While we'd love to say that an event like this puts everything else in perspective, the fact is that the election should be big news. As should the right of all citizens to participate in it.

Zach Hagadone is a writer with Boise Weekly, a paper that's part of the Association of Alternative Newsmedia, to which the Independent belongs. In a story he wrote for all AAN papers, presented here, Hagadone lays out the argument that little by little, business interests are helping to chip away that right. The equation goes like this: Find a way to disenfranchise historically Democratic voters, helping Republicans win political control; encourage the GOP to take its penchant for business deregulation as far as it can go; then reap the profits.

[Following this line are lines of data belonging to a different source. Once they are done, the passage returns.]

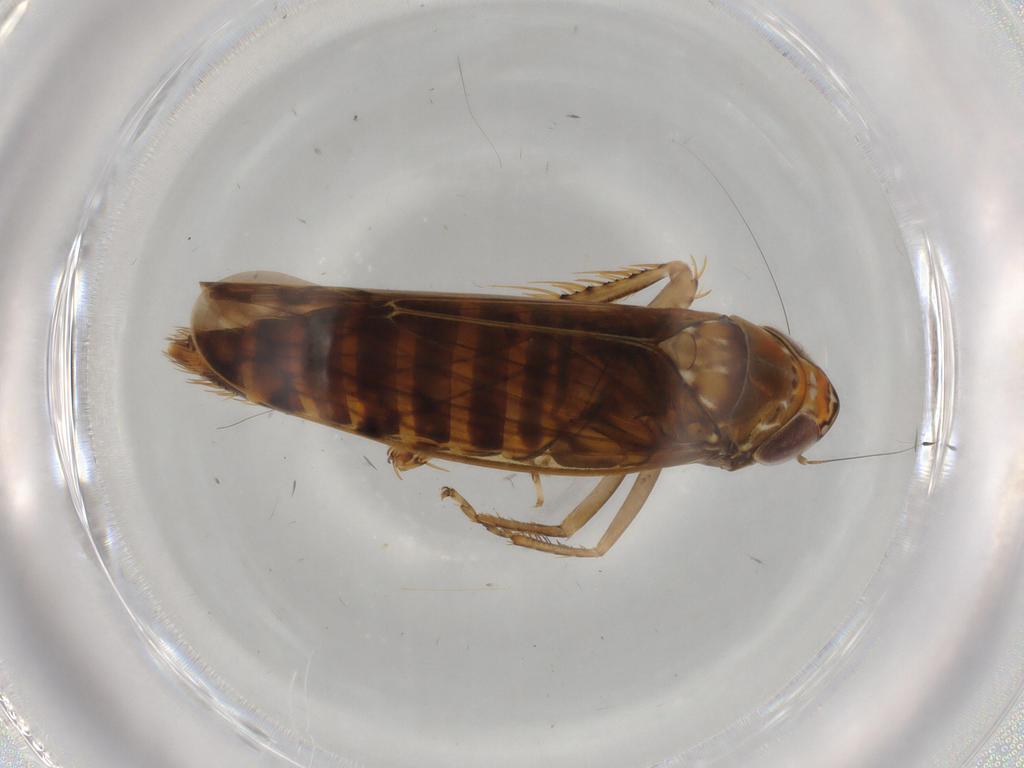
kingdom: Animalia
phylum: Arthropoda
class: Insecta
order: Hemiptera
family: Cicadellidae
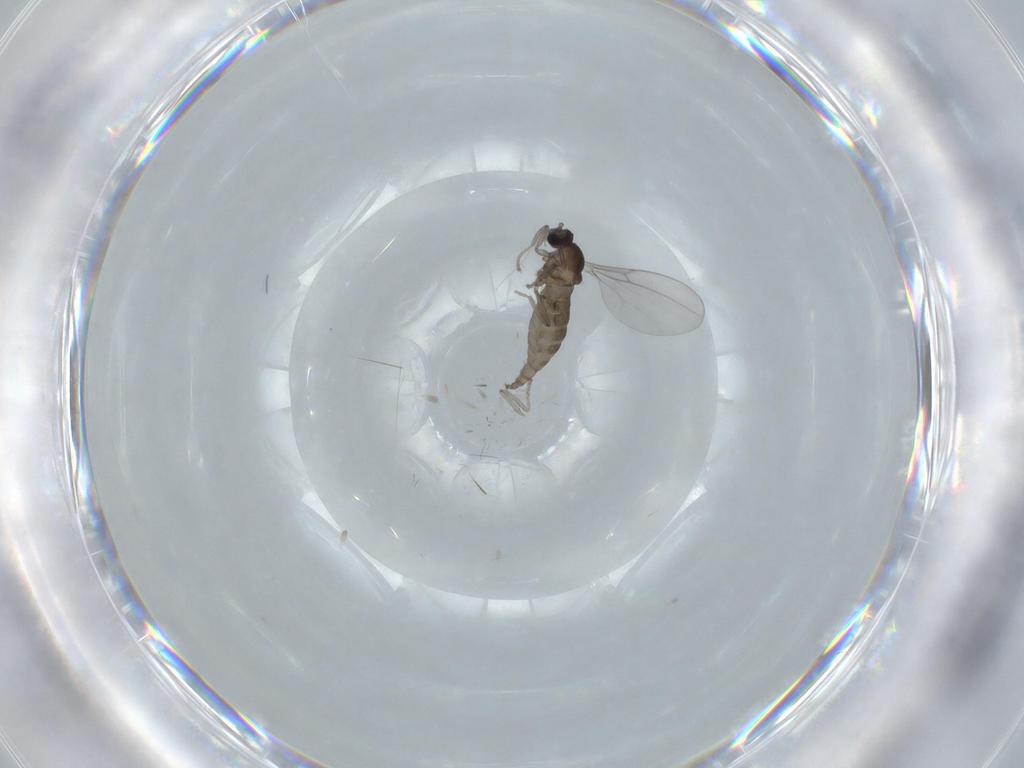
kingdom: Animalia
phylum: Arthropoda
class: Insecta
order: Diptera
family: Cecidomyiidae
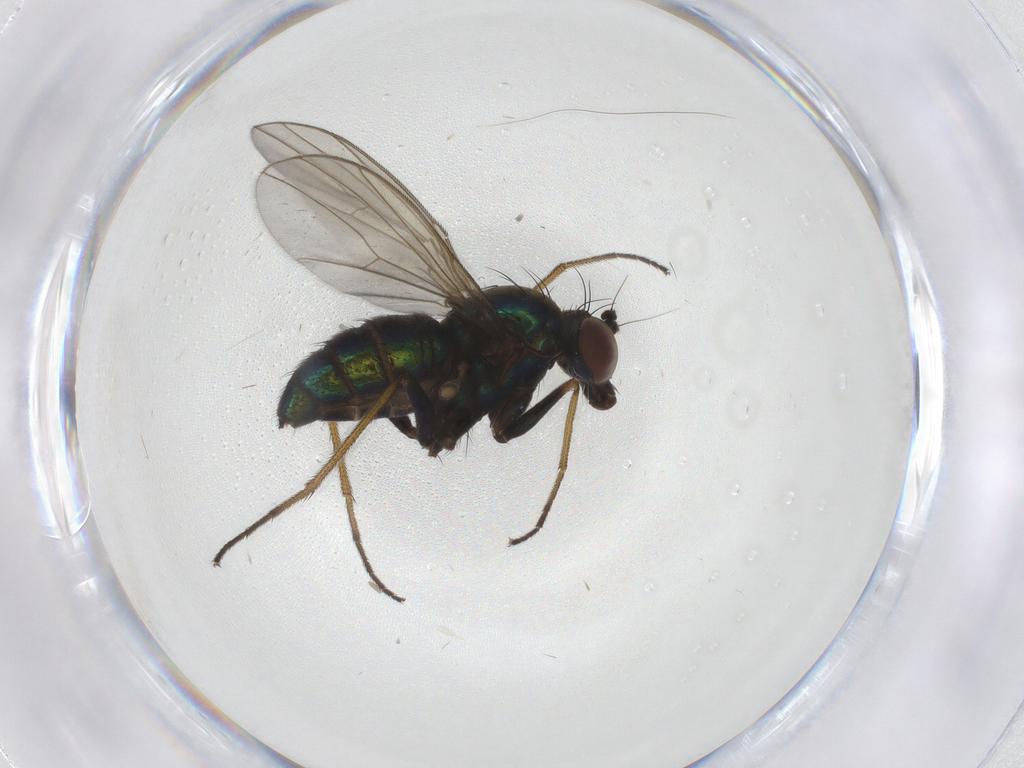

To some, it'll sound like conspiracy-mongering. But dozens of states have a tale to tell — including Colorado, as Chet Hardin points out here.

Regardless of party affiliation, if you're a registered voter, we hope you find a way to make your voice heard Nov. 6. After all, in a lot of ways, we in Colorado are lucky: We probably won't have to fill out our mail ballots by candlelight, or brave flooded streets to reach the polls.